Heat two teaspoons of ghee or oil or butter in a pan. Add the sliced onion and sauté until it turns golden. Then add the crushed ginger-garlic or ginger-garlic paste and chopped green chilli and sauté for a further 30-40 seconds. Make sure the garlic does not become dark brown.
Add the chopped tomato and sauté until it turns soft.
Add the turmeric and the red chilli powder and mix them in well.
Then, from the pressure cook, add the cooked lentils and chickpeas to the pan and mix in well.
Add 250ml / 8¾ fluid ounces / 1 cup of water or a little more if necessary, mix it in well, then add salt to taste.
Continue cooking for about 5-6 minutes to get a good consistency, regularly giving it a good stir and making sure nothing catches on the bottom of the pan.
Remove from the heat and transfer to a large serving bowl.
In a separate pan, prepare the tempering by heating the two teaspoons of ghee.
Add the cumin seeds and allow them to sizzle for a moment. Then add the chopped garlic, dry red chillies, and asafoetida and mix well in, allowing the garlic to turn light brown.
Remove from the heat and pour the tempering into the serving bowl with the lentils and chickpeas so that it sits like an island in the middle. Garnish with the chopped coriander leaves and serve with steamed rice.
You can substitute either of the lentils with other types of lentil, but keep to the same quantities.
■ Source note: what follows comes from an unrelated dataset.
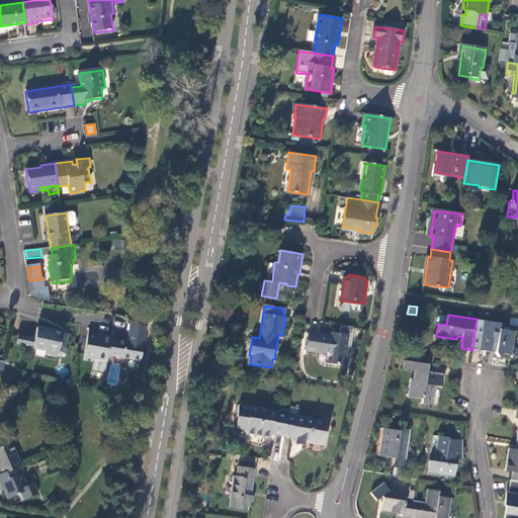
[(98,332),(89,330),(84,360),(94,362),(95,359),(107,362),(109,355),(141,361),(143,345),(144,339),(145,339),(147,327),(132,321),(127,342),(112,340),(112,337),(98,334),(98,332)]
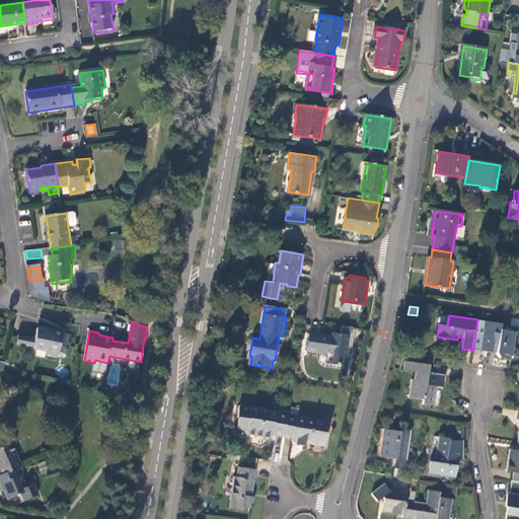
[(475,331),(473,351),(491,353),(492,350),(497,351),(497,355),(500,360),(507,355),(514,356),(518,332),(503,330),(503,324),(493,322),(492,327),(485,326),(484,334),(475,331)]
You can also cook the lentils and chickpeas in a saucepan but please check packet instructions for this.
The pigeon pea (Cajanus cajan) has been grown in India for at least 3,500 years and is one of the most common food grains in Asia, Africa, and South America. It is a beige coloured lentil with a yellow inside with a distinctive nutty flavour. It is known by a variety of names in different regions, toor dal being the Marathi and Hindi word, while in Jamaica and he Congo it is the gungo pea while in the Philippines it is kadyos.